The findings of this step needed to be tested on whether there is a significant relationship between this defined role models of culture named the M&A enhancing and the non-enhancing one. Before testing this relationship in a multivariate regression model, a supervised learning classifier was used to label the whole dataset based on to which group of culture a statement belongs. The result of this project was that at first, corporate culture had a significant impact on the creation of successful M&A transactions. Furthermore, the role models produced regression models with R2 of over 40% .
The biggest advantage of text mining is that it can be used to analyze actual existing data without designing a special survey that needs to be sent out and where a min number of responses needs to be collected. In contrast, most textual data in organizations but also in our daily life gets produced with a different purpose. This means that it reflects much more the reality and is less biased than a specially designed survey. Surveys are generally quite expensive and specially designed for one purpose. Furthermore, the respondent gets influenced by the person who asks the questionnaire and does not necessarily know directly what to answer. Many studies rely therefore on low data quality which makes the studies less reliable. Now when it comes to the text mining approach, no new data needs to be produced.
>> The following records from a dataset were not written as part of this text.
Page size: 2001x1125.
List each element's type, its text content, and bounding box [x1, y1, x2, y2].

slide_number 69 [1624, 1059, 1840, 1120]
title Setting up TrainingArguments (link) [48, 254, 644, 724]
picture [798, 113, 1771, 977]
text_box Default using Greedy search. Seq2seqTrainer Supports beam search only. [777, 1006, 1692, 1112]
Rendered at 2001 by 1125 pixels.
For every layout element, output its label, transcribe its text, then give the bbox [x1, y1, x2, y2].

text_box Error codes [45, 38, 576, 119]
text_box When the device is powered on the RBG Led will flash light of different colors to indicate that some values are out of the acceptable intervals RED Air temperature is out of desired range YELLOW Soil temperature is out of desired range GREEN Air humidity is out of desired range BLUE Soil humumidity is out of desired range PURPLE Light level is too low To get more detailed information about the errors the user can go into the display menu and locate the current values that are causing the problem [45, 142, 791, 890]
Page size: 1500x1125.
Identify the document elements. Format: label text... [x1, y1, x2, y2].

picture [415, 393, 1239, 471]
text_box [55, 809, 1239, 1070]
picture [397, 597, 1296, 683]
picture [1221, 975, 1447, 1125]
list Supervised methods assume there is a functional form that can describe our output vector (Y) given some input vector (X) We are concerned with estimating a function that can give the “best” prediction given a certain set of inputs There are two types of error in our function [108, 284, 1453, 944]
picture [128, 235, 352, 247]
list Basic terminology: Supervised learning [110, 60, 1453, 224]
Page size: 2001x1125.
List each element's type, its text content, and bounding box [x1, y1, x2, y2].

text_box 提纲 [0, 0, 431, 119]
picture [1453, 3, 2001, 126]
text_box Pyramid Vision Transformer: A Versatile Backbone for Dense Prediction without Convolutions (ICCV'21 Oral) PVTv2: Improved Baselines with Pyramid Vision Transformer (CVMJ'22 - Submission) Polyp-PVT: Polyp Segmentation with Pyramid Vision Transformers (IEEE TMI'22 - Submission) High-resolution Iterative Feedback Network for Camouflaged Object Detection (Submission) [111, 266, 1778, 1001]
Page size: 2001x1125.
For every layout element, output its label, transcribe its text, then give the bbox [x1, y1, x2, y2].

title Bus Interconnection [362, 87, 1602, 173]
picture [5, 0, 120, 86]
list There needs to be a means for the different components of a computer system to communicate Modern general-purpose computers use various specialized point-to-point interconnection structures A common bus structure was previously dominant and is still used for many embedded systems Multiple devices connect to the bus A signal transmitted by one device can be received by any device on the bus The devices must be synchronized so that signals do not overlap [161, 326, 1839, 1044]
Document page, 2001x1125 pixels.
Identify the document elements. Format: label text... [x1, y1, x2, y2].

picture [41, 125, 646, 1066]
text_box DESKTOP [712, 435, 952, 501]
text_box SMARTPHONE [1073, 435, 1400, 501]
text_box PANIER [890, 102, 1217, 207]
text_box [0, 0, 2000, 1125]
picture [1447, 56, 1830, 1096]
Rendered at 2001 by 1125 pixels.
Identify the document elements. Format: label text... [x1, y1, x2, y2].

The method aims to analyze the existing data that was produced along another purpose in the real world. This means that analyzing this corpus of real-world produced data would present a much more realistic picture of the reality since it is not artificially produced just for the research purpose. With this, text analysis takes qualitative research one step closer to the sort of research that is done till now in data-heavy disciplines like finance but also in other disciplines where measurement of phenomena is usual.
This approach creates, in addition, the possibility to run such analysis on a regular base. Since the data does not need to be collected and the analysis steps can be automated, it is possible to analyze changes in the perceived corporate culture or leadership style. This might help researchers but also decision makers to better understand this complex field of leadership and management. Having this two main arguments in mind, there can be seen more and more applications of text analytics in the business field.